▶ [TASK OBJECTIVE]:
Reproduce the lines of the items below, starting at the line that contains "विचारयज्ञ मध्ये अन्य" and ending at the line that contains "ГАРАНТИИ/ВОЗВРАТ", with both of those lines included. Leave the pictures out of your answer.

(Stored items)
══════════════════════════════

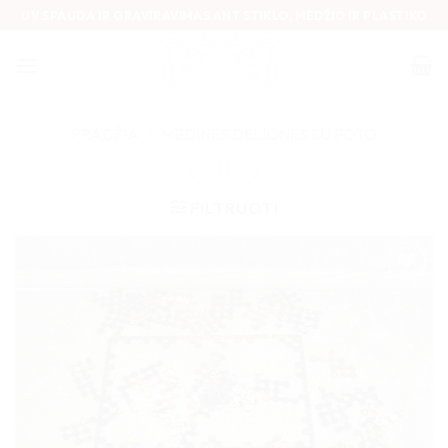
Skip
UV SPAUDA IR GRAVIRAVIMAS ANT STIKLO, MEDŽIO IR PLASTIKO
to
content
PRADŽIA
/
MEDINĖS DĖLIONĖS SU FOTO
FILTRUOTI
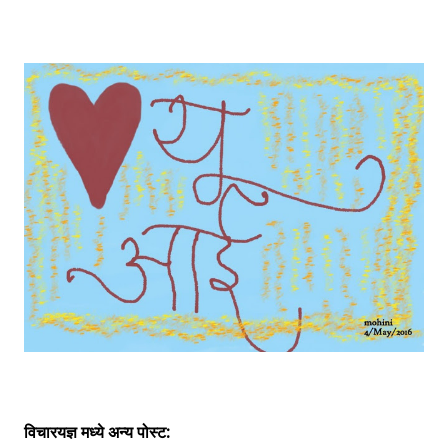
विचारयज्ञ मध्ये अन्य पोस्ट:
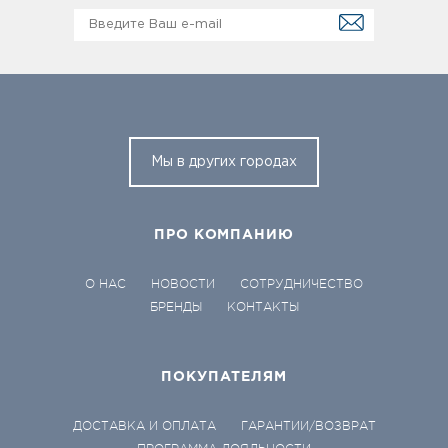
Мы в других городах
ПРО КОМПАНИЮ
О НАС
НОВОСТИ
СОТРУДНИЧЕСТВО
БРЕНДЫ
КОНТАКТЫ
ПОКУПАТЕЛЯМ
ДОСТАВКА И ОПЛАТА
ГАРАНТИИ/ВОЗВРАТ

══════════════════════════════

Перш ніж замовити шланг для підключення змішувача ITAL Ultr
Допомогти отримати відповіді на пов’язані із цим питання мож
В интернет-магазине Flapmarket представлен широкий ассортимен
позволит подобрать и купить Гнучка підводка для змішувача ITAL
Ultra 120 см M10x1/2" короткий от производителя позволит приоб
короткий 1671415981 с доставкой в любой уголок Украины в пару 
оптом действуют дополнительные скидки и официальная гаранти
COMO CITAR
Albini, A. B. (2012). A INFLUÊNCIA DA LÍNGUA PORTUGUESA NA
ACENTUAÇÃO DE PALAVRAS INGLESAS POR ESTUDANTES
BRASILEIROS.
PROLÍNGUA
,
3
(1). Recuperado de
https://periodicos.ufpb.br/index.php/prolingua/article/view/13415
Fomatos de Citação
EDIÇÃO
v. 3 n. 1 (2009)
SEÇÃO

══════════════════════════════

▶ [ANSWER TO THE EXERCISE]:
विचारयज्ञ मध्ये अन्य पोस्ट:
Мы в других городах
ПРО КОМПАНИЮ
О НАС
НОВОСТИ
СОТРУДНИЧЕСТВО
БРЕНДЫ
КОНТАКТЫ
ПОКУПАТЕЛЯМ
ДОСТАВКА И ОПЛАТА
ГАРАНТИИ/ВОЗВРАТ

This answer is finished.